Closed piskvorky closed 4 years ago
Let me clarify, If the user already download a model, internet connection used for
lists.json
too, we retrieve the part of a path to the local file from it). If we have no connection, we can "guess" only (but we have very "regular" structure, in this case, this should work fine).I agree about the check, this should be optional (but True
by default, anyway, we must be sure that the data is correct, but the user should be able to disable this check at one's own risk).
I also encountered this problem. I was going in a trip where I would have only no/very weak internet connection. I preloaded all the models before the trip hoping to still work on my project. I was caught by a big surprise when I realised I couldn't work without internet!! My easter holidays are over when they didn't even started... I have to find what to de without my laptop :)
I agree that consistency is important, but possible solution would be: 1) try if there is an internet connection, 2) if 1 fails, try to load from default location with some default model name 3) if 2 fails throw exception that the model cannot be found. I am very new to this package, but I guess the default location shouldn't change for many users?
It would be also great to have some custom exceptions telling what went wrong. Otherwise it is not really obvious why it fails. If you need help I could look into the source code and try to fix it when I am back.
@DSamuylov I agree, we definitely need to add a special flag for this case, feel free to contribute (need to add "persistence" flag to https://github.com/RaRe-Technologies/gensim/blob/10a3dab8d00c0523ff871af75fb0badcff14848b/gensim/downloader.py#L357)

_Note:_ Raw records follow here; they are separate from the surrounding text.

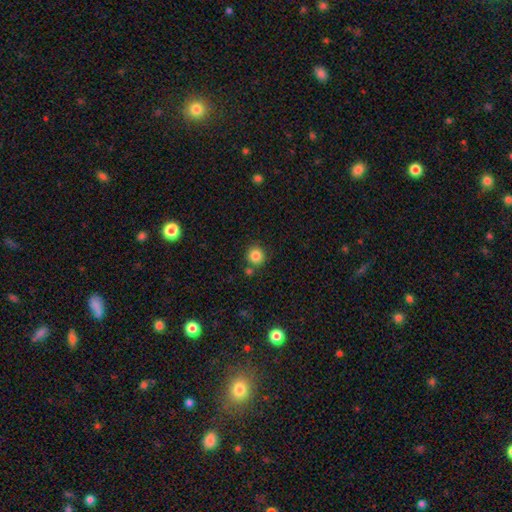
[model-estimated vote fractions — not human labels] Overall: smooth (84%). How rounded: round (92%). Merging: none (77%).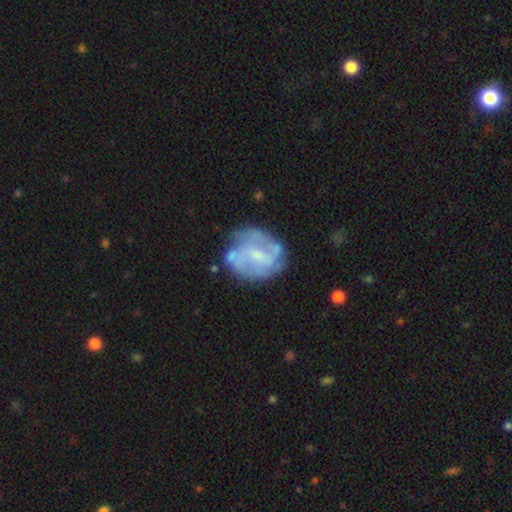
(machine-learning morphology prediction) Q: Smooth or featured?
A: featured or disk (69%); runner-up: smooth (23%)
Q: Edge-on disk?
A: no (98%); runner-up: yes (2%)
Q: Bar?
A: weak (48%); runner-up: no (36%)
Q: Spiral arms?
A: yes (65%); runner-up: no (35%)
Q: Bulge size?
A: small (51%); runner-up: moderate (28%)
Q: Merging?
A: none (60%); runner-up: minor disturbance (23%)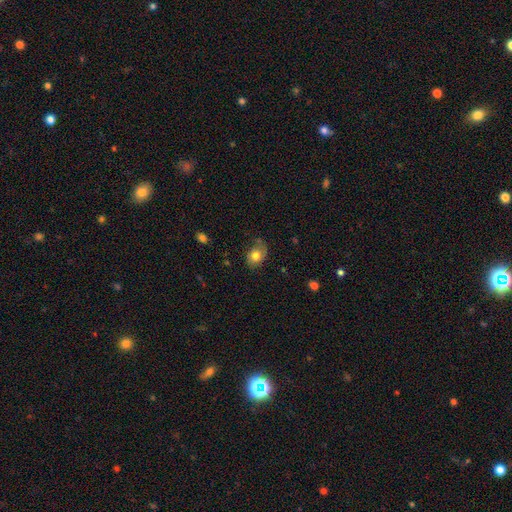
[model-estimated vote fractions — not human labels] A smooth galaxy with no disk features (73%) that is in between round and cigar-shaped (58%). Merging: none (63%).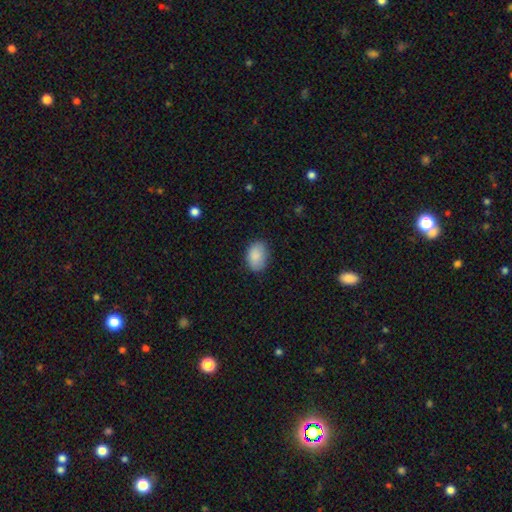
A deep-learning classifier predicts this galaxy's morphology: smooth_or_featured: smooth (p=0.88) [alt: star or artifact p=0.07]
how_rounded: in between (p=0.82) [alt: round p=0.17]
merging: none (p=0.81) [alt: minor disturbance p=0.15]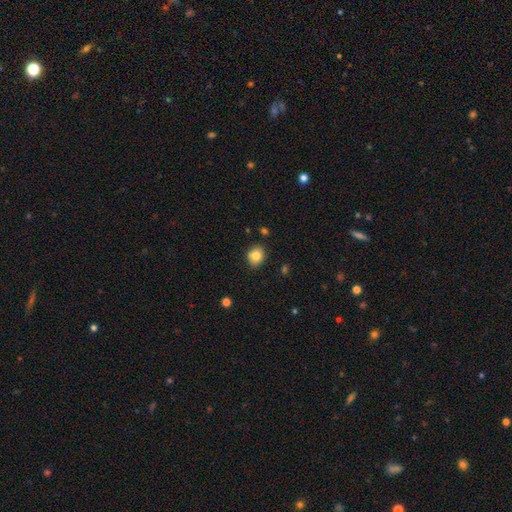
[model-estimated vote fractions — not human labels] Smooth or featured?
  - smooth: 82% *
  - star or artifact: 10%
  - featured or disk: 8%
How rounded?
  - round: 72% *
  - in between: 27%
  - cigar-shaped: 1%
Merging?
  - none: 85% *
  - minor disturbance: 11%
  - merger: 2%
  - major disturbance: 2%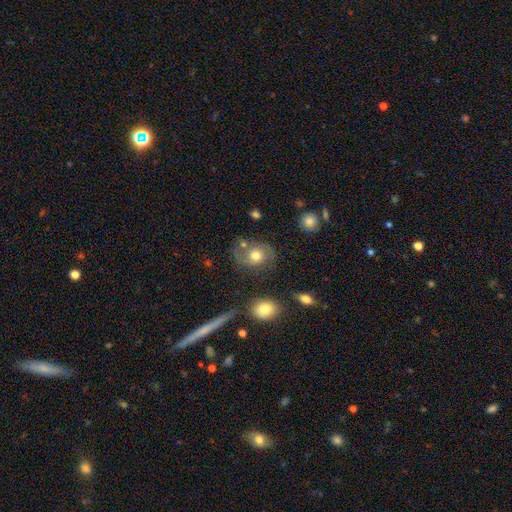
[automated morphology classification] Smooth or featured? smooth (54%)
How rounded? round (54%)
Merging? none (65%)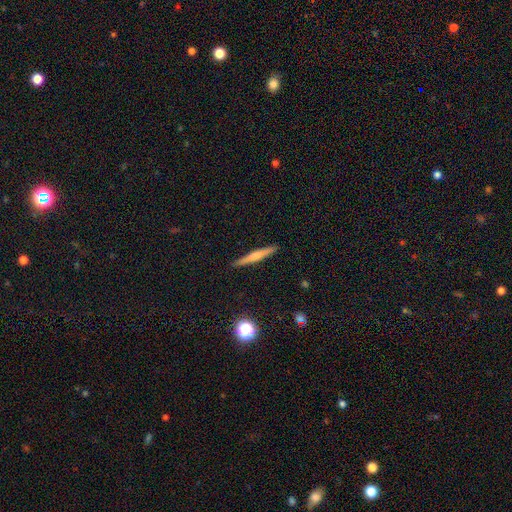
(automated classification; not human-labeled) A smooth galaxy with no disk features (49%). Merging: none (91%).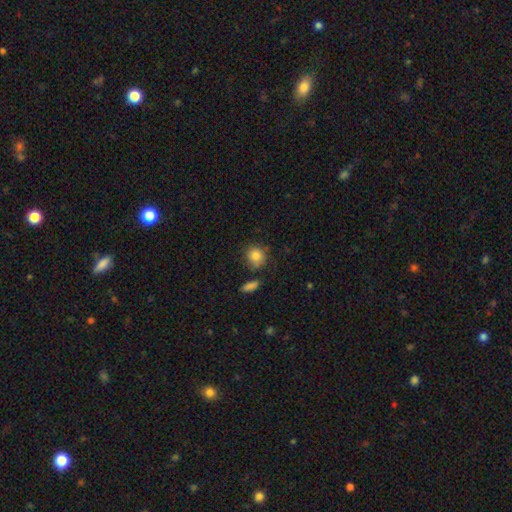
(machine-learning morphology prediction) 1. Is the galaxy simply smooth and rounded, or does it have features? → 84% smooth, 9% star or artifact, 7% featured or disk.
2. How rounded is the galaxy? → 80% round, 19% in between, 1% cigar-shaped.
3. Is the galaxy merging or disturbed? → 71% none, 17% minor disturbance, 7% merger, 5% major disturbance.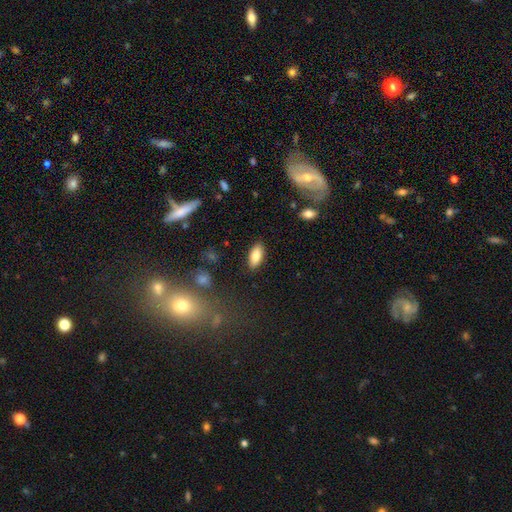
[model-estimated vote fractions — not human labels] Smooth or featured? smooth (81%)
How rounded? in between (85%)
Merging? none (87%)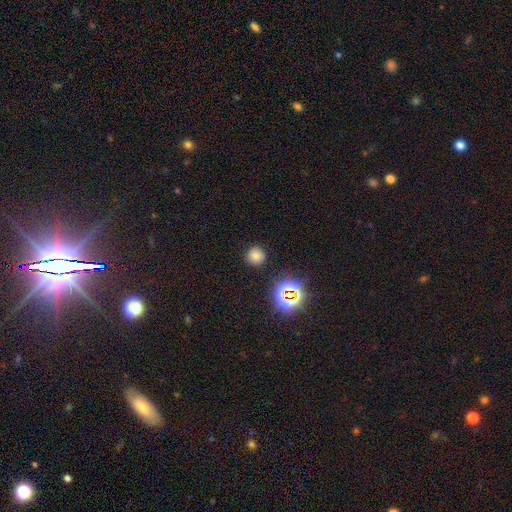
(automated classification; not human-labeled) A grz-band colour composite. It shows a smooth galaxy with no disk features (71%) that is round (93%). Merging: none (88%).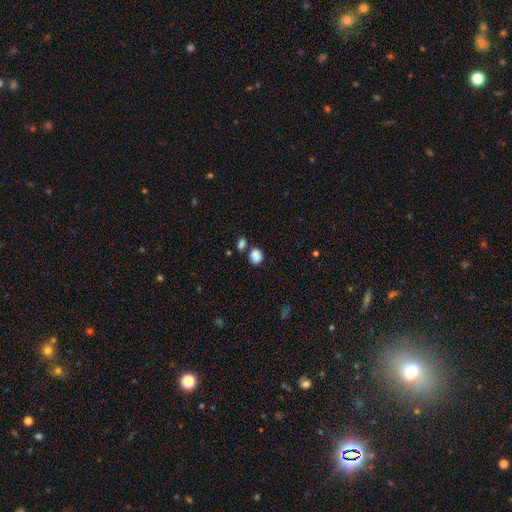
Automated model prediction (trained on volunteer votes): Overall: smooth (86%). How rounded: round (59%; in between 40%). Merging: none (61%).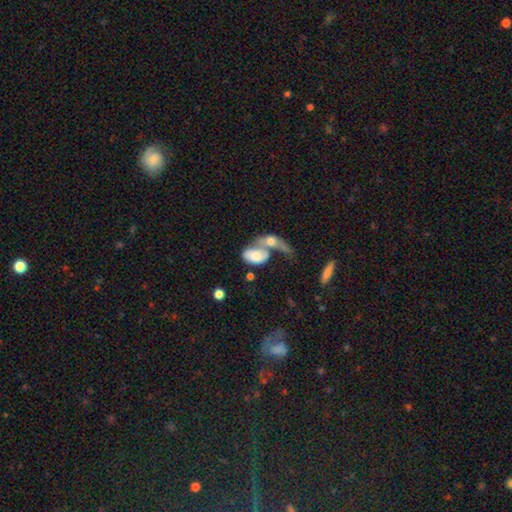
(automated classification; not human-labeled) Smooth or featured? Predicted: smooth (p=0.63). How rounded? Predicted: in between (p=0.87). Merging? Predicted: merger (p=0.72).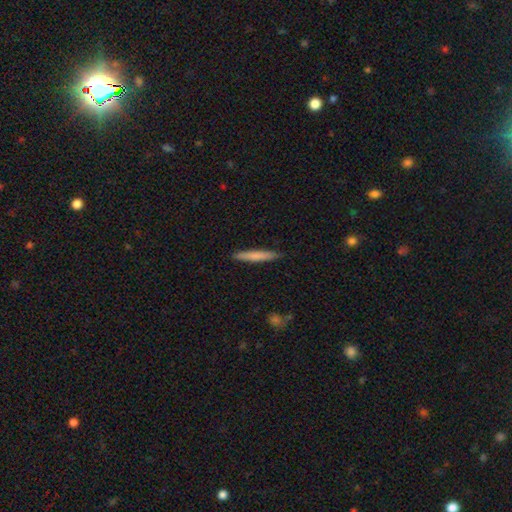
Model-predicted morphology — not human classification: A smooth galaxy with no disk features (74%) that is cigar-shaped (95%). Merging: none (89%).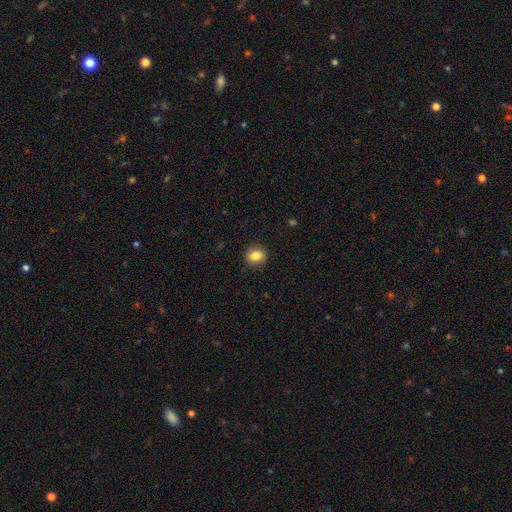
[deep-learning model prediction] smooth-or-featured: smooth: 84% | star or artifact: 9% | featured or disk: 7%
  how-rounded: round: 66% | in between: 33% | cigar-shaped: 1%
  merging: none: 89% | minor disturbance: 8% | major disturbance: 2% | merger: 1%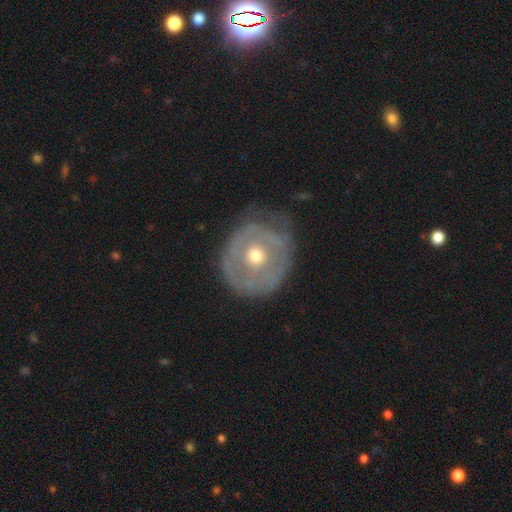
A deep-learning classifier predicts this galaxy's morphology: Smooth or featured: featured or disk — 64% (smooth — 29%)
Edge-on disk: no — 96% (yes — 4%)
Bar: no — 86% (weak — 11%)
Spiral arms: no — 62% (yes — 38%)
Bulge size: moderate — 67% (small — 27%)
Merging: none — 57% (minor disturbance — 27%)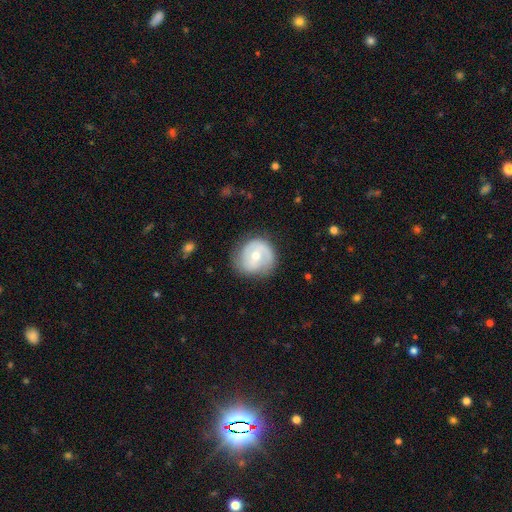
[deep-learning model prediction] Q: Smooth or featured?
A: featured or disk (64%); runner-up: smooth (30%)
Q: Edge-on disk?
A: no (97%); runner-up: yes (3%)
Q: Bar?
A: no (51%); runner-up: weak (39%)
Q: Spiral arms?
A: yes (82%); runner-up: no (18%)
Q: Spiral winding?
A: tight (42%); runner-up: medium (40%)
Q: Spiral arm count?
A: 2 (60%); runner-up: can't tell (17%)
Q: Bulge size?
A: moderate (61%); runner-up: small (35%)
Q: Merging?
A: none (73%); runner-up: minor disturbance (19%)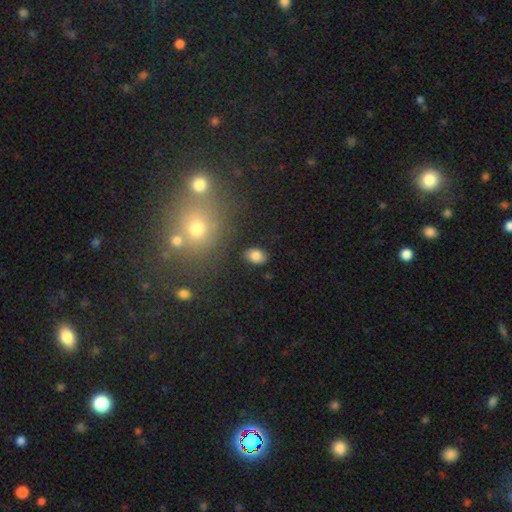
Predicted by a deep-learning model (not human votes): A smooth galaxy with no disk features (83%) that is in between round and cigar-shaped (76%).

Vote fractions:
- Smooth or featured? smooth: 83% / star or artifact: 10% / featured or disk: 7%
- How rounded? in between: 76% / round: 23% / cigar-shaped: 1%
- Merging? none: 86% / minor disturbance: 9% / major disturbance: 3% / merger: 2%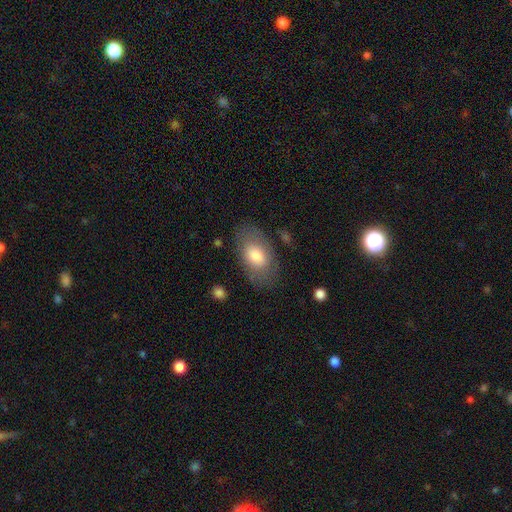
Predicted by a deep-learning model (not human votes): Smooth or featured?
  - smooth: 75% *
  - featured or disk: 19%
  - star or artifact: 6%
How rounded?
  - in between: 93% *
  - round: 6%
  - cigar-shaped: 2%
Merging?
  - none: 77% *
  - minor disturbance: 16%
  - major disturbance: 6%
  - merger: 2%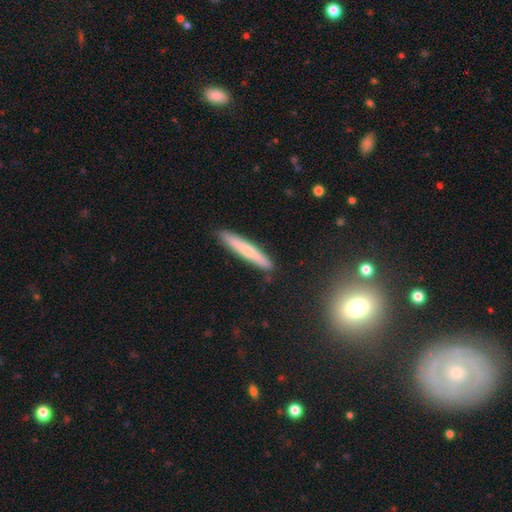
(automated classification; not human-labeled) The model was most divided on "smooth or featured": smooth: 65%, featured or disk: 29%, star or artifact: 6%. More confident: how rounded — cigar-shaped (93%); merging — none (88%).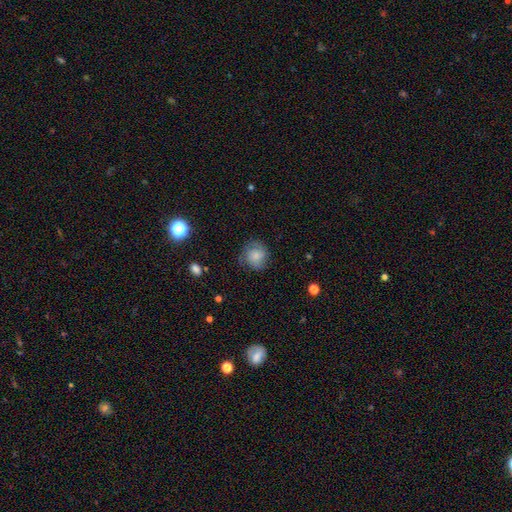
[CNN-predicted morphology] Smooth or featured? smooth (63%)
How rounded? round (85%)
Merging? none (72%)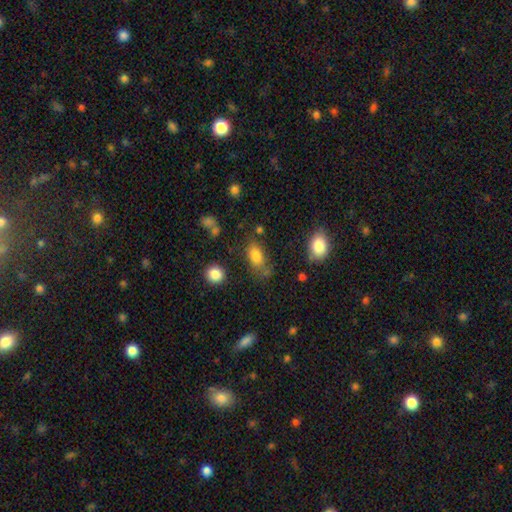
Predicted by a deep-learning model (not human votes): This appears to be a smooth galaxy with no disk features (81%) that is in between round and cigar-shaped (86%). Merging: none (61%).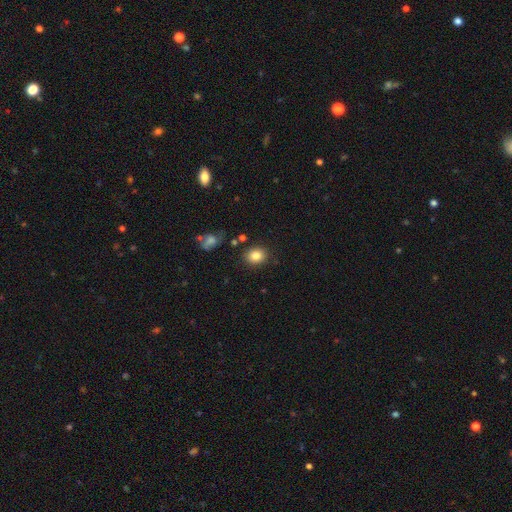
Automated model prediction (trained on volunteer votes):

I agree with @DSamuylov . I didn't realize gensim-data
depends on an internet connection, that's bad design. The way I see it, we need two things:
Fix the design so that internet is not mandatory for already-downloaded models.
Better, clear progress/error messages, so users know what's going on. The errors we saw during the workshop were really terrible. Nobody knew what's going on.
As seen during our workshop yesterday, various network issues can appear during live or even offline events.
Once a user had downloaded a dataset onto their machine (
~/gensim-data
), they shouldn't require any internet access to use it. If the API needs to do some "online checking", this checking should be optional.